Die Stille
Wo fängt das Gruseln an? Wo der Horror?
Wie kann ich es beschreiben, dass es nachvollziehbar wird,
im Idealfall sogar mitfühlbar?
Es sind ja nicht das spritzende Blut, der Bohrer, der in den
Kopf eindringt, die abgetrennten Genitalien oder die unpassend in alle
möglichen Körperöffnungen gestoßenen Folterwerkzeuge. All das ist Kinderkram.
Es ist die Gänsehaut. Ist das Frösteln, das Unwohlsein. Und
die Angst, vor allem die Angst vor dem Unbestimmten und Unfassbaren.

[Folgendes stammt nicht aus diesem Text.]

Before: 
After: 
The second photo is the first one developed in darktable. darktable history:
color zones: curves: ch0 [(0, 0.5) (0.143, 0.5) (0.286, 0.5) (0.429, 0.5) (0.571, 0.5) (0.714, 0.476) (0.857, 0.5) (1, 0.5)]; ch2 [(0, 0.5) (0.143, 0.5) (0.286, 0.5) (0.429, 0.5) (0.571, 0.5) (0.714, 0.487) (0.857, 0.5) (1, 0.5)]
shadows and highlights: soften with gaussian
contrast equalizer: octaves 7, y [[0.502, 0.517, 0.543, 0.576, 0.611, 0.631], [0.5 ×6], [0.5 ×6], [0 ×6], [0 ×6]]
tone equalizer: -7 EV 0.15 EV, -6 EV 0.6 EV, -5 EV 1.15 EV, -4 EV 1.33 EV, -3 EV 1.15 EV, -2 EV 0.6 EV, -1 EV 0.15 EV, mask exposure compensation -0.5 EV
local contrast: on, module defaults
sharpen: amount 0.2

Wie teile ich Euch das mit?
Als ich ungefähr fünf Jahre alt war wurde ein altes
Krankenhaus bei uns geschlossen und das Gebäude später dann abgerissen.
Wir Kinder hatten das Glück, in der Ruine Mutproben
durchzuführen. Natürlich strengstens verboten aber gerade deshalb spannend.
Die gruseligste Mutprobe war die Leichenhalle der Ruine:
Dort alleine reinzugehen und ein, zwei Minuten drin zu
bleiben war der reinste Horror. Ich hatte das Gefühl, irgendwelche Geister
würden mich berühren und der Geruch von scharfen Desinfektionsmitteln
verursacht mir noch heute Beklemmungen.
Später als erwachsener Mensch sollte ich noch oft
Leichenhallen betreten. Als Krankenpfleger muss man das. Aber es machte mir
nichts aus, auch die Berührung von Leichen oder das Waschen der Verstorbenen
war kein Problem.
Es war fassbar und nachvollziehbar für mich geworden.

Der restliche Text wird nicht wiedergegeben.